§ What is required
Search each line below for the word "entertainment" and list those that contain it.

=-=-=

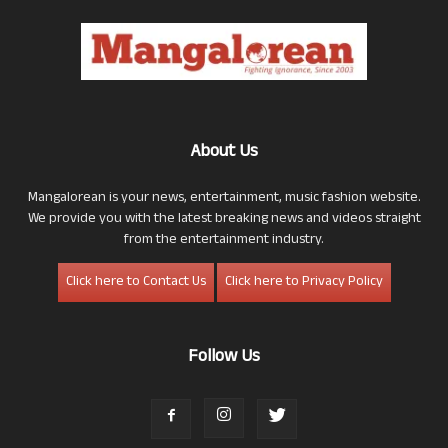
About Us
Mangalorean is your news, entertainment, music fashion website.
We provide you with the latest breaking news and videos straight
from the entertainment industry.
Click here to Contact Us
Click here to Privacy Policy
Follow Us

=-=-=

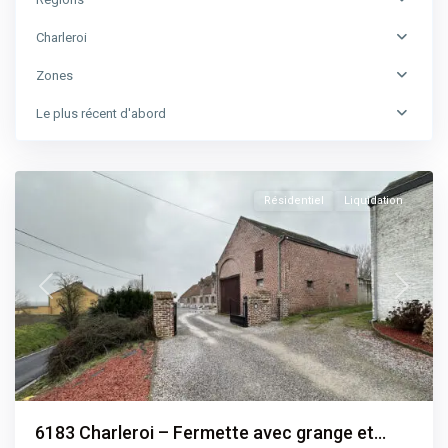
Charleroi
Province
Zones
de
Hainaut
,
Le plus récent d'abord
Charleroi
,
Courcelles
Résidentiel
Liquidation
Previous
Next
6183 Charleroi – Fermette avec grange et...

=-=-=

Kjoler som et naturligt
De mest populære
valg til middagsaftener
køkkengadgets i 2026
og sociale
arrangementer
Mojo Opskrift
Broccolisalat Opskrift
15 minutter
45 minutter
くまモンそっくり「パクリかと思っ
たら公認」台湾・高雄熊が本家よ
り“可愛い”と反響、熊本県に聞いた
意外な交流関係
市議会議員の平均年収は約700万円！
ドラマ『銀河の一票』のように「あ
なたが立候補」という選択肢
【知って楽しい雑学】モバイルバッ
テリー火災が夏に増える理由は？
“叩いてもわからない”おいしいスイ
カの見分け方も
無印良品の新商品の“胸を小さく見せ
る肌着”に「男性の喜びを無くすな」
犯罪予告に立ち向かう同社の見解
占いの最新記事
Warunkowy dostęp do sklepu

=-=-=

§ Response
Mangalorean is your news, entertainment, music fashion website.
from the entertainment industry.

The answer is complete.